Ms. Dietrich offered expertise regarding the need for a strong regulatory structure supported by information systems to track and maintain the entire medical cannabis system and infrastructure. Beacon Information Designs has done extensive research on this subject for the State of Arizona, and Ms. Dietrich provided the Task Force with much of this information, as well as offered her own opinions on which state regulatory structures have been successful. For example, Ms. Dietrich spoke about her home state of Arizona’s lack of required testing, and the issues it has caused within the medical cannabis supply chain. She also spoke about the perceived unfairness behind provisions of the Nevada medical cannabis law that only permit “homegrown” cannabis for patients who live twenty-five miles from a licensed dispensary. Task Force member Lora Miller (Ohio Council of Retail Merchants) engaged Ms. Dietrich in dialogue regarding whether Ohio should have physician education requirements for recommending medical cannabis to patients, similar to laws in Maryland or New York.
Captain Orr’s opponent testimony began with him holding two bags of police-seized cannabis representing the two maximum weights for the two lowest misdemeanor criminal charges for possession of cannabis in Ohio. The gesture grabbed the Task Force’s attention, and at times Captain Orr’s testimony took the tone of a cross examination as Task Force member Chris Stock (Markovits, Stock & DeMarco) probed Captain Orr regarding his proffered knowledge of an increased black market for cannabis in states that have recreation cannabis use. After a repeated line of questioning by Mr. Stock, Captain Orr admitted to having never visited or raided dispensaries in any of these states but stated that he had worked with law enforcement joint-task forces in those states to bolster his testimony.
Of all the proponent testimonies, the most impactful may have come from the night’s last, as Patrick Rogers of Dayton limped to the podium to offer his heart wrenching story. As a young cancer survivor, Mr.

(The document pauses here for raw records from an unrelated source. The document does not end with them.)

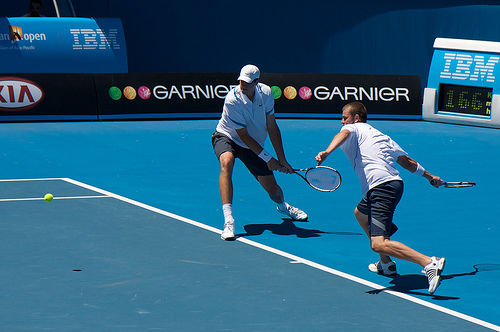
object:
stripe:
[371, 217, 386, 232]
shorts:
[356, 180, 404, 238]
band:
[413, 162, 426, 177]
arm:
[394, 142, 430, 178]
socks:
[222, 203, 234, 223]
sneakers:
[221, 224, 236, 240]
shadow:
[365, 263, 500, 301]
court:
[0, 119, 499, 329]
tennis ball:
[43, 193, 53, 203]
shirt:
[339, 122, 408, 198]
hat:
[237, 64, 261, 83]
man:
[210, 64, 308, 242]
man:
[314, 101, 443, 297]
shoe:
[421, 256, 446, 296]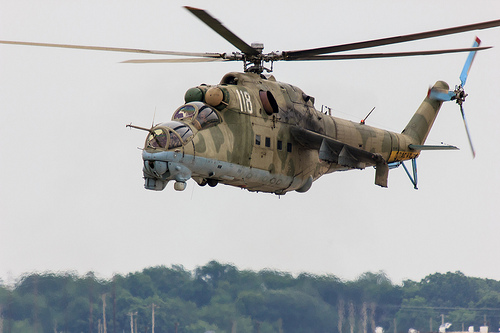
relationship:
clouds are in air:
[0, 3, 500, 292] [2, 1, 495, 278]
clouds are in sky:
[0, 3, 500, 292] [44, 107, 218, 269]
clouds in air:
[0, 3, 500, 292] [2, 1, 495, 278]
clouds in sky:
[0, 3, 500, 292] [390, 197, 460, 239]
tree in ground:
[344, 281, 409, 331] [4, 321, 497, 328]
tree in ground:
[223, 280, 300, 331] [3, 320, 496, 330]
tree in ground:
[85, 279, 122, 331] [0, 325, 493, 332]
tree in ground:
[390, 257, 496, 323] [1, 317, 498, 329]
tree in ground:
[37, 275, 82, 331] [6, 318, 497, 328]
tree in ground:
[363, 270, 387, 332] [6, 318, 497, 328]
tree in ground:
[90, 279, 120, 331] [6, 318, 497, 328]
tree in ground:
[143, 292, 165, 331] [6, 318, 497, 328]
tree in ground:
[473, 288, 498, 331] [6, 318, 497, 328]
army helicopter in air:
[0, 4, 499, 196] [2, 1, 495, 278]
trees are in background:
[0, 259, 498, 331] [1, 263, 498, 331]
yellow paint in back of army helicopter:
[389, 145, 420, 162] [0, 4, 499, 196]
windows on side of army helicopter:
[243, 126, 285, 155] [0, 4, 499, 196]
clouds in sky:
[0, 3, 500, 292] [42, 84, 124, 181]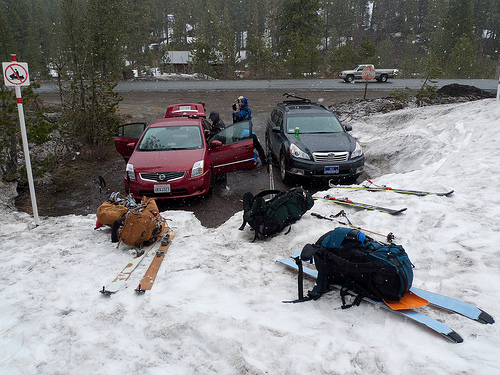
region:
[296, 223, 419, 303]
A large blue and black bag on a pair of skis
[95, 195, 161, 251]
Large yellow bag near two skis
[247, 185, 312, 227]
A green bag in front of the cars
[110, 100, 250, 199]
A large red vehicle with its doors open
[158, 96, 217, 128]
The trunk of the car is open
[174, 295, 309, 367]
Thin white snow has fallen on the ground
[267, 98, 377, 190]
A large black vehicle by the snow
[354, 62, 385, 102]
A red stop sign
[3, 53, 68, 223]
A tall white pole with a sign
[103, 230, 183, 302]
A pair of yellow and white skis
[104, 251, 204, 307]
set of skis outside of car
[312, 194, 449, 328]
backpack lying on top of skis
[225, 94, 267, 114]
person standing with camera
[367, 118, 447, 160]
dirty patch of white and grey snow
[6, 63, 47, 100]
no snow mobiling sign on pole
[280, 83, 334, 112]
ski rack on top of car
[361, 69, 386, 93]
red stop sign with snow partially covering it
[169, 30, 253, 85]
cabin in middle of picture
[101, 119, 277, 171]
red car with open side doors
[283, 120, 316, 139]
drink in green bottle with sivler top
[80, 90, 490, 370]
Two cars parked near a ski resort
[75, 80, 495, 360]
The ski equipment is on the snow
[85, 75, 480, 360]
The backpacks are on the snow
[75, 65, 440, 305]
People are getting out of a car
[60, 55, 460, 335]
People are preparing to go skiing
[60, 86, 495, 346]
People have their ski gear laid out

Rogers discussed how he traded being cancer free for a life of bone disease and other various painful afflictions that he said was caused by his cancer radiation treatments. He articulately spoke on how his personal use of medical cannabis has allowed him to walk relatively pain free, maintain a 40 hour a week job, and be a productive, tax paying citizen of Ohio. Without access to medical cannabis, Mr. Rogers said he would be unable to move and provide for his family, and urged the Task Force to permit legal home grown medical cannabis.
The Task Force is off the week of February 29, but will resume with its final three sessions on Thursday, March 10 at 7 p.m., Thursday, March 17 at 3 p.m., and Thursday, March 31 at 3 p.m..
The Benesch team will continue to provide detailed analysis and comprehensive coverage of Task Force meetings and on-going developments surrounding the issue.